15.10.2014 – Forschung

Unleserliches lesbar machen -
sogar auf Klingonisch

  • Eine automatische Methode zur Textreinigung hat der Oldenburger Wissenschaftler Prof. Dr. Jörg Lücke gemeinsam mit Kollegen entwickelt. Foto: iStock/popovaphoto, Bearbeitung: Per Ruppel

Bekleckert, bekritzelt oder im Archiv verschimmelt: Wie sich verschmutzte und somit unlesbare Texte automatisch reinigen lassen, erforscht der Oldenburger Wissenschaftler Prof. Dr. Jörg Lücke. Die neu entwickelte Software zur Textreinigung kann perspektivisch noch Einiges mehr.

Wie sich ein Computer nebst Scanner und Drucker als "Waschmaschine" für Texte einsetzen lässt, hat Lücke gemeinsam mit seinem Sheffielder Kollegen Dr. Zhenwen Dai in der Oktober-Ausgabe der renommierten Fachzeitschrift TPAMI veröffentlicht. Dabei ist Statistik der Schlüssel zum Reinigungserfolg. Buchstaben – etwa in einem Zeitungsartikel – sind regelmäßige, sich wiederholende Muster, während Schmutz-Muster wie Kaffee- oder Tintenflecken sehr selten gleich aussehen. Das neu entwickelte Computerprogramm schaut sich einen verunreinigten Text zunächst viele Male an und lernt dabei, aus welchen sich regelmäßig wiederholenden Mustern (also Buchstaben) er besteht. Danach merkt sich das Programm die „saubersten“ Beispiele für jeden Buchstaben, um Schritt für Schritt jeden einzelnen damit zu ersetzen. Das Ergebnis ist ein sauberer Text.

Die neu entwickelte Software zur Textreinigung ist Ergebnis eines von der Deutschen Forschungsgemeinschaft (DFG) geförderten Projekts, an dem Forscher der Universitäten Oldenburg, Frankfurt am Main, Sheffield (Großbritannien) und der Technischen Universität Berlin beteiligt sind. Für die Arbeiten unter dem Titel „Nicht-lineare probabilistische Modelle für repräsentations-basiertes Erkennen und unüberwachtes Lernen auf visuellen Daten“ sind bisher etwa eine halbe Million Euro an Fördergeldern zugesagt.
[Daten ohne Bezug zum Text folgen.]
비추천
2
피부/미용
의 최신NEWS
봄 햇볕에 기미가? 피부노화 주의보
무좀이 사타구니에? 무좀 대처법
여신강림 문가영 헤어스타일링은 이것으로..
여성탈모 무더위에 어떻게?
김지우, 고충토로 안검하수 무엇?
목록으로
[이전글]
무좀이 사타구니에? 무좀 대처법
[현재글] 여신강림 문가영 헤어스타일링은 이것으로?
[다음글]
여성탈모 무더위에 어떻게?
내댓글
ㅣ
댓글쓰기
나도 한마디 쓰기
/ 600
Besonderer Clou ist die Unabhängigkeit von Sprache oder Alphabet des Textes: Da das Programm zunächst die Buchstaben lernt, funktioniert es zum Beispiel auch mit einem Text in der Phantasiesprache Klingonisch (aus der TV-Serie „Raumschiff Enterprise“). Ein weiterer Unterschied zu handelsüblichen Texterkennungs-Programmen ist seine Fähigkeit, mit besonders schweren Verschmutzungen umgehen zu können.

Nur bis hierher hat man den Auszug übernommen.